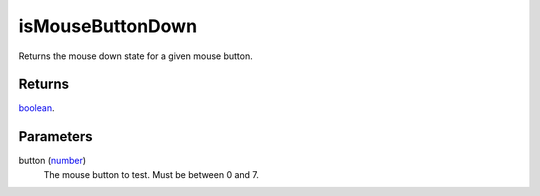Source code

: isMouseButtonDown
====================================================================================================

Returns the mouse down state for a given mouse button.

Returns
----------------------------------------------------------------------------------------------------

`boolean`_.

Parameters
----------------------------------------------------------------------------------------------------

button (`number`_)
    The mouse button to test. Must be between 0 and 7.

.. _`boolean`: ../../../lua/type/boolean.html
.. _`number`: ../../../lua/type/number.html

• Task requirements:
Using the listing above, show every line that includes the string "html".

• Reply:
.. _`boolean`: ../../../lua/type/boolean.html
.. _`number`: ../../../lua/type/number.html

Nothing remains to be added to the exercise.